Si trattava in ogni caso solo di un rinvio e difatti i preparativi per la visita imperiale nelle province interessate (anche l’Egitto era compreso nel programma) ripresero con alacrità. In particolare, se ne trova traccia in una serie di monete che associano immagini degli dèi alle città greche in cui Nerone avrebbe gareggiato. A Corinto venne ampliato il teatro e ad Olympia, oltre alla costruzione di un arco di trionfo, il padiglione dei giudici venne abbattuto e sostituito con la residenza destinata all’imperatore. Si pose ovviamente il problema della date, perché ormai Lucio Domizio non avrebbe più potuto raggiungere in tempo la sacra piana, ma l’inconveniente non spaventò certo l’uomo più potente del mondo. Con un atto senza precedenti storici (né repliche future, per fortuna) il principe si limitò a spostare di due anni la data dell’Olimpiade. Poiché la decisione fu accompagnata da donazioni molto generose agli organizzatori, non risulta che qualcuno abbia protestato, anche se qualche anno dopo, morto Nerone, l’edizione fu declassata e tolta dalle liste ufficiali. Nihil novum sub sole.
Comunque fosse, a fine settembre del 66 la grande avventura sportiva ebbe inizio. Ad ottobre l’imperatore soggiornò a Corfù con un nutrito seguito di quasi diecimila tra soldati e cortigiani. Proprio a Corfù e poi a Nikopolis, sede dei Giochi Aziaci istituiti da Augusto per celebrare la vittoria su Marco Antonio, iniziarono le esibizioni, per ora sempre incentrate sul solo canto. Poco dopo Nerone si spostò a Corinto, dove trascorse l’inverno, e la gigantesca spedizione impressionò tanto i Corinzi da essere celebrata sul rovescio di una moneta in bronzo.

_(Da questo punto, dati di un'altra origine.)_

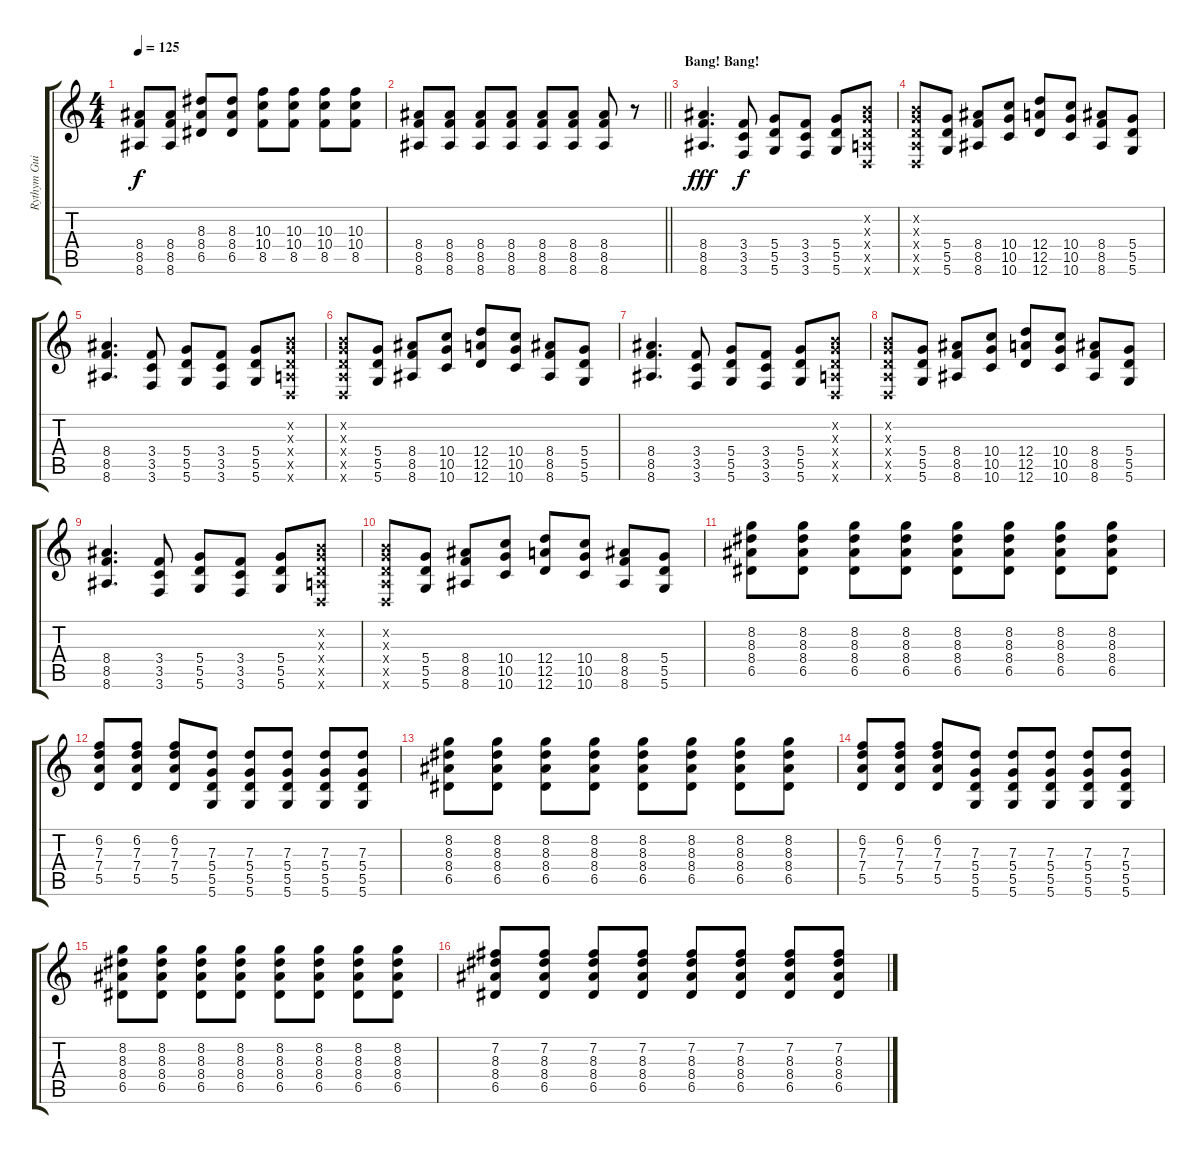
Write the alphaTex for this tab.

\track ("Rythym Guitar" "Rythym Gui") {instrument distortionguitar}
\staff {score tabs}
\tuning (E4 B3 G3 D3 A2 D2) {hide}
\ts (4 4)
\tempo 125
\clef g2
\ks c
(8.4 8.5 8.6).8{dy f} (8.4 8.5 8.6).8 (8.3 8.4 6.5).8 (8.3 8.4 6.5).8 (10.3 10.4 8.5).8 (10.3 10.4 8.5).8 (10.3 10.4 8.5).8 (10.3 10.4 8.5).8 |
\barLineRight lightlight
(8.4 8.5 8.6).8 (8.4 8.5 8.6).8 (8.4 8.5 8.6).8 (8.4 8.5 8.6).8 (8.4 8.5 8.6).8 (8.4 8.5 8.6).8 (8.4 8.5 8.6).8 r.8 |
\section ("" "Bang! Bang!")
(8.4 8.5 8.6).4{d dy fff} (3.4 3.5 3.6).8{dy f} (5.4 5.5 5.6).8 (3.4 3.5 3.6).8 (5.4 5.5 5.6).8 (0.2{x} 0.3{x} 0.4{x} 0.5{x} 0.6{x}).8 |
(0.2{x} 0.3{x} 0.4{x} 0.5{x} 0.6{x}).8 (5.4 5.5 5.6).8 (8.4 8.5 8.6).8 (10.4 10.5 10.6).8 (12.4 12.5 12.6).8 (10.4 10.5 10.6).8 (8.4 8.5 8.6).8 (5.4 5.5 5.6).8 |
(8.4 8.5 8.6).4{d} (3.4 3.5 3.6).8 (5.4 5.5 5.6).8 (3.4 3.5 3.6).8 (5.4 5.5 5.6).8 (0.2{x} 0.3{x} 0.4{x} 0.5{x} 0.6{x}).8 |
(0.2{x} 0.3{x} 0.4{x} 0.5{x} 0.6{x}).8 (5.4 5.5 5.6).8 (8.4 8.5 8.6).8 (10.4 10.5 10.6).8 (12.4 12.5 12.6).8 (10.4 10.5 10.6).8 (8.4 8.5 8.6).8 (5.4 5.5 5.6).8 |
(8.4 8.5 8.6).4{d} (3.4 3.5 3.6).8 (5.4 5.5 5.6).8 (3.4 3.5 3.6).8 (5.4 5.5 5.6).8 (0.2{x} 0.3{x} 0.4{x} 0.5{x} 0.6{x}).8 |
(0.2{x} 0.3{x} 0.4{x} 0.5{x} 0.6{x}).8 (5.4 5.5 5.6).8 (8.4 8.5 8.6).8 (10.4 10.5 10.6).8 (12.4 12.5 12.6).8 (10.4 10.5 10.6).8 (8.4 8.5 8.6).8 (5.4 5.5 5.6).8 |
(8.4 8.5 8.6).4{d} (3.4 3.5 3.6).8 (5.4 5.5 5.6).8 (3.4 3.5 3.6).8 (5.4 5.5 5.6).8 (0.2{x} 0.3{x} 0.4{x} 0.5{x} 0.6{x}).8 |
(0.2{x} 0.3{x} 0.4{x} 0.5{x} 0.6{x}).8 (5.4 5.5 5.6).8 (8.4 8.5 8.6).8 (10.4 10.5 10.6).8 (12.4 12.5 12.6).8 (10.4 10.5 10.6).8 (8.4 8.5 8.6).8 (5.4 5.5 5.6).8 |
(8.2 8.3 8.4 6.5).8 (8.2 8.3 8.4 6.5).8 (8.2 8.3 8.4 6.5).8 (8.2 8.3 8.4 6.5).8 (8.2 8.3 8.4 6.5).8 (8.2 8.3 8.4 6.5).8 (8.2 8.3 8.4 6.5).8 (8.2 8.3 8.4 6.5).8 |
(6.2 7.3 7.4 5.5).8 (6.2 7.3 7.4 5.5).8 (6.2 7.3 7.4 5.5).8 (7.3 5.4 5.5 5.6).8 (7.3 5.4 5.5 5.6).8 (7.3 5.4 5.5 5.6).8 (7.3 5.4 5.5 5.6).8 (7.3 5.4 5.5 5.6).8 |
(8.2 8.3 8.4 6.5).8 (8.2 8.3 8.4 6.5).8 (8.2 8.3 8.4 6.5).8 (8.2 8.3 8.4 6.5).8 (8.2 8.3 8.4 6.5).8 (8.2 8.3 8.4 6.5).8 (8.2 8.3 8.4 6.5).8 (8.2 8.3 8.4 6.5).8 |
(6.2 7.3 7.4 5.5).8 (6.2 7.3 7.4 5.5).8 (6.2 7.3 7.4 5.5).8 (7.3 5.4 5.5 5.6).8 (7.3 5.4 5.5 5.6).8 (7.3 5.4 5.5 5.6).8 (7.3 5.4 5.5 5.6).8 (7.3 5.4 5.5 5.6).8 |
(8.2 8.3 8.4 6.5).8 (8.2 8.3 8.4 6.5).8 (8.2 8.3 8.4 6.5).8 (8.2 8.3 8.4 6.5).8 (8.2 8.3 8.4 6.5).8 (8.2 8.3 8.4 6.5).8 (8.2 8.3 8.4 6.5).8 (8.2 8.3 8.4 6.5).8 |
(7.2 8.3 8.4 6.5).8 (7.2 8.3 8.4 6.5).8 (7.2 8.3 8.4 6.5).8 (7.2 8.3 8.4 6.5).8 (7.2 8.3 8.4 6.5).8 (7.2 8.3 8.4 6.5).8 (7.2 8.3 8.4 6.5).8 (7.2 8.3 8.4 6.5).8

Finalmente giunse l’epoca dei Giochi. Il principe si recò ad Olympia per prendere parte a più gare e per numero di vittorie potrebbe essere annoverato tra i grandi di ogni tempo. Trionfò infatti nella gara delle quadrighe, delle quadrighe dei puledri, nel concorso degli araldi, nel tiro a dieci puledri e nelle prove per citaredi e tragedi. Roba da far invidia a Michael Phelps. Peccato solo che le ultime tre gare fossero state create su misura per lui e che durante una delle corse di cavalli Nerone, caduto dal cocchio, fosse atteso da tutti gli avversari, piuttosto preoccupati da un’eventuale sconfitta dell’illustre concorrente.

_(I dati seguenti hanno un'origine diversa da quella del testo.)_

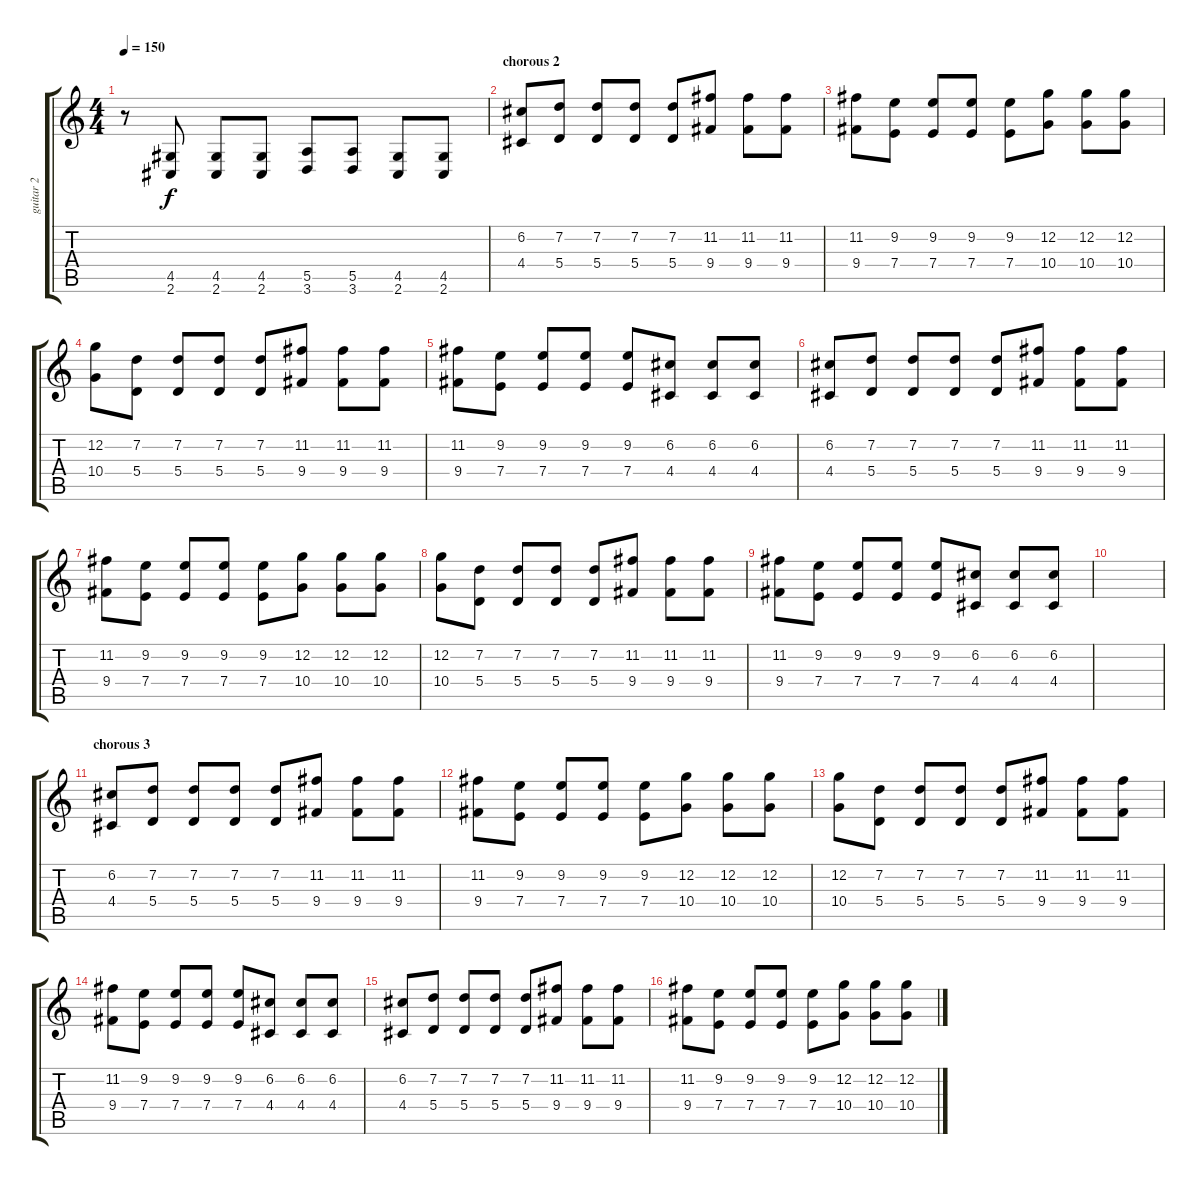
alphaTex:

\track ("guitar 2" "guitar 2") {instrument distortionguitar}
\staff {score tabs}
\tuning (B3 G3 D3 A2 E2 B1) {hide}
\ts (4 4)
\tempo 150
\clef g2
\ks c
r.8{dy f} (4.5 2.6).8 (4.5 2.6).8 (4.5 2.6).8 (5.5 3.6).8 (5.5 3.6).8 (4.5 2.6).8 (4.5 2.6).8 |
\section ("" "chorous 2")
(6.2 4.4).8 (7.2 5.4).8 (7.2 5.4).8 (7.2 5.4).8 (7.2 5.4).8 (11.2 9.4).8 (11.2 9.4).8 (11.2 9.4).8 |
(11.2 9.4).8 (9.2 7.4).8 (9.2 7.4).8 (9.2 7.4).8 (9.2 7.4).8 (12.2 10.4).8 (12.2 10.4).8 (12.2 10.4).8 |
(12.2 10.4).8 (7.2 5.4).8 (7.2 5.4).8 (7.2 5.4).8 (7.2 5.4).8 (11.2 9.4).8 (11.2 9.4).8 (11.2 9.4).8 |
(11.2 9.4).8 (9.2 7.4).8 (9.2 7.4).8 (9.2 7.4).8 (9.2 7.4).8 (6.2 4.4).8 (6.2 4.4).8 (6.2 4.4).8 |
(6.2 4.4).8 (7.2 5.4).8 (7.2 5.4).8 (7.2 5.4).8 (7.2 5.4).8 (11.2 9.4).8 (11.2 9.4).8 (11.2 9.4).8 |
(11.2 9.4).8 (9.2 7.4).8 (9.2 7.4).8 (9.2 7.4).8 (9.2 7.4).8 (12.2 10.4).8 (12.2 10.4).8 (12.2 10.4).8 |
(12.2 10.4).8 (7.2 5.4).8 (7.2 5.4).8 (7.2 5.4).8 (7.2 5.4).8 (11.2 9.4).8 (11.2 9.4).8 (11.2 9.4).8 |
(11.2 9.4).8 (9.2 7.4).8 (9.2 7.4).8 (9.2 7.4).8 (9.2 7.4).8 (6.2 4.4).8 (6.2 4.4).8 (6.2 4.4).8 |
\section ("" "")
|
\section ("" "chorous 3")
(6.2 4.4).8 (7.2 5.4).8 (7.2 5.4).8 (7.2 5.4).8 (7.2 5.4).8 (11.2 9.4).8 (11.2 9.4).8 (11.2 9.4).8 |
(11.2 9.4).8 (9.2 7.4).8 (9.2 7.4).8 (9.2 7.4).8 (9.2 7.4).8 (12.2 10.4).8 (12.2 10.4).8 (12.2 10.4).8 |
(12.2 10.4).8 (7.2 5.4).8 (7.2 5.4).8 (7.2 5.4).8 (7.2 5.4).8 (11.2 9.4).8 (11.2 9.4).8 (11.2 9.4).8 |
(11.2 9.4).8 (9.2 7.4).8 (9.2 7.4).8 (9.2 7.4).8 (9.2 7.4).8 (6.2 4.4).8 (6.2 4.4).8 (6.2 4.4).8 |
(6.2 4.4).8 (7.2 5.4).8 (7.2 5.4).8 (7.2 5.4).8 (7.2 5.4).8 (11.2 9.4).8 (11.2 9.4).8 (11.2 9.4).8 |
(11.2 9.4).8 (9.2 7.4).8 (9.2 7.4).8 (9.2 7.4).8 (9.2 7.4).8 (12.2 10.4).8 (12.2 10.4).8 (12.2 10.4).8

Una prestazione piuttosto incerta, dunque, anche se, a questo proposito, va sempre tenuta presente la parzialità delle cronache pervenuteci. In realtà nulla vieta di pensare che Lucio Domizio fosse davvero un ottimo auriga. Comunque fosse, oltre a quelle conquistate sul campo, Nerone fu insignito delle corone di tutte le competizioni in programma, con la formula «Nerone Cesare vince questa gara e ottiene la corona a gloria del popolo di Roma e del mondo intero a lui soggetto», che divenne in pratica quella canonica per l’intero soggiorno nell’Ellade.

Un atleta appassionato
Non appagato dalle glorie olimpiche, il principe gareggiò infatti negli altri Giochi dell’archáia periodos, il circuito antico, e cioè nell’ordine i Pitici (gli unici a svolgersi nell’anno previsto), gli Istmici e i Nemei. Le vittorie ottenute, reali o meno che fossero, diedero comunque modo all’imperatore di fregiarsi del glorioso titolo di periodoníkás, ossia di trionfatore nei quattro grandi appuntamenti tradizionali.

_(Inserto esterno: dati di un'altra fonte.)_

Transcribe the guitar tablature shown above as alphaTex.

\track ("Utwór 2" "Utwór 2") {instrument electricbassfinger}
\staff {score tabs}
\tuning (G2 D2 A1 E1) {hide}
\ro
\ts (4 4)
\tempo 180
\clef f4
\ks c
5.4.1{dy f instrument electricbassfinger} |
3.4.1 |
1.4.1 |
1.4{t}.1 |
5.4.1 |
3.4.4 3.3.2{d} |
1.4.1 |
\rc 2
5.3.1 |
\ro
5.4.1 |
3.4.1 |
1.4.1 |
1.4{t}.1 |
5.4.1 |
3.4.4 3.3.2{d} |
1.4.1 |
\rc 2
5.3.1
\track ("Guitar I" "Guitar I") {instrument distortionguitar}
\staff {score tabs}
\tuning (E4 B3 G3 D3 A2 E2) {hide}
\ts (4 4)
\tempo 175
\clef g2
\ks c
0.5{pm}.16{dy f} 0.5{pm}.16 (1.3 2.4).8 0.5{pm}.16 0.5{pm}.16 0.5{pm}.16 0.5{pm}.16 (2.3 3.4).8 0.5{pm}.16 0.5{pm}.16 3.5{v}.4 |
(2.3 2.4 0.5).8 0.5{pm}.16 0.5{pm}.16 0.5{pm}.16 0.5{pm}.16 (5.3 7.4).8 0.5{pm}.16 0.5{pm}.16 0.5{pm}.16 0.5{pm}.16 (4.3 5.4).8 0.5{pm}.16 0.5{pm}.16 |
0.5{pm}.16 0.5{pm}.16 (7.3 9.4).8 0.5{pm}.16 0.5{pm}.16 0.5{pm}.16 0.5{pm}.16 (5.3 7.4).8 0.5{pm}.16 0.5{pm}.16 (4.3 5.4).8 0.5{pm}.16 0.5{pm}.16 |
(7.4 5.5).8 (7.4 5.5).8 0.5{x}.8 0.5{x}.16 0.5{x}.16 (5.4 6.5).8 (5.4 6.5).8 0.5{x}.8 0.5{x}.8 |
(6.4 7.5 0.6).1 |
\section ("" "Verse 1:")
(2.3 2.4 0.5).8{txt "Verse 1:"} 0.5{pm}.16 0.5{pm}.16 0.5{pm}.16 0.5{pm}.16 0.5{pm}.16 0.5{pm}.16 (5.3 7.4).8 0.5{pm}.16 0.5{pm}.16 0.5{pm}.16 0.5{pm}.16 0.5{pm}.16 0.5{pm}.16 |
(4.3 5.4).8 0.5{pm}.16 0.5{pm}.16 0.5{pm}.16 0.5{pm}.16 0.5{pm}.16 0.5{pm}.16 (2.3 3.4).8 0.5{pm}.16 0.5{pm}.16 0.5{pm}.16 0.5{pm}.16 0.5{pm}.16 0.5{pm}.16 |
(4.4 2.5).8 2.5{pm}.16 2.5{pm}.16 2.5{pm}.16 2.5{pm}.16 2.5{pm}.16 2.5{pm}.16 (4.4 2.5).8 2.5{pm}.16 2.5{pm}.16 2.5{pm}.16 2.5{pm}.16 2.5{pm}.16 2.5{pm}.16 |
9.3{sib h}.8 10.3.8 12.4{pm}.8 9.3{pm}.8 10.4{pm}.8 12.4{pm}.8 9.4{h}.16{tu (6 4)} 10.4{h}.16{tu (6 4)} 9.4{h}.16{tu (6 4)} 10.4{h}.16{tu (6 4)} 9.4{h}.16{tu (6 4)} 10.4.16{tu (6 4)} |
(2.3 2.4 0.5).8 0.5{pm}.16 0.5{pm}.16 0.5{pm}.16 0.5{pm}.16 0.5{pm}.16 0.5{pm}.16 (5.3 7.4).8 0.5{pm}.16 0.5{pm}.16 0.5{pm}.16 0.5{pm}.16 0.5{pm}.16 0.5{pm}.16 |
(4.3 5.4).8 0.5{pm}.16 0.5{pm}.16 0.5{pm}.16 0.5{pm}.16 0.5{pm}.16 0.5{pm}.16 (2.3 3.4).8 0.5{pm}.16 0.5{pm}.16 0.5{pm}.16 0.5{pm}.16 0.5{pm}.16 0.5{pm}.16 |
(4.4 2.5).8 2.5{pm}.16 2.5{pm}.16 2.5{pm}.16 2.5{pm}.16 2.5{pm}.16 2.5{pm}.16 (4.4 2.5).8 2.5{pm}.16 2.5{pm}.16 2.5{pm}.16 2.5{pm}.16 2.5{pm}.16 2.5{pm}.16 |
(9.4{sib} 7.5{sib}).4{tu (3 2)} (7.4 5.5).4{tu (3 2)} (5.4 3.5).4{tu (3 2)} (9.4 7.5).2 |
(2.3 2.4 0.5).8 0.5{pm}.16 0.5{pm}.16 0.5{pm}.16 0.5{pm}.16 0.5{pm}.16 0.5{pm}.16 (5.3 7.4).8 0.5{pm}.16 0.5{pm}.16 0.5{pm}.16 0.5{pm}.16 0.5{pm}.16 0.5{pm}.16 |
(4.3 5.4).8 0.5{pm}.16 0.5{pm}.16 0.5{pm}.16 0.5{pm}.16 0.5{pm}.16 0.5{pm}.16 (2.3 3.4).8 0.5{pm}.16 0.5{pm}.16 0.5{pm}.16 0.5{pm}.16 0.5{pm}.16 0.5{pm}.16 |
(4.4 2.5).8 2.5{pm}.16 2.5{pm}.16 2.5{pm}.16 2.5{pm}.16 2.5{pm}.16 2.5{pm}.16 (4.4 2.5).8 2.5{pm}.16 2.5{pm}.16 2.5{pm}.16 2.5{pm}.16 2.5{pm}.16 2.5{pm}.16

Il bottino complessivo fu di 1.808 corone e Nerone, sulla cui intelligenza nessun dubbio è stato avanzato neanche dalle fonti più sfavorevoli, era di certo ben conscio dell’adulazione che lo circondava. Ciononostante si preparò sempre con serietà alle gare cui partecipava e non è improbabile che l’apparente farsa rispondesse a una strategia ben definita (il viaggio tra l’altro vide Lucio Domizio proclamare la libertà della Grecia, con un atto simbolico, ma di peso enorme).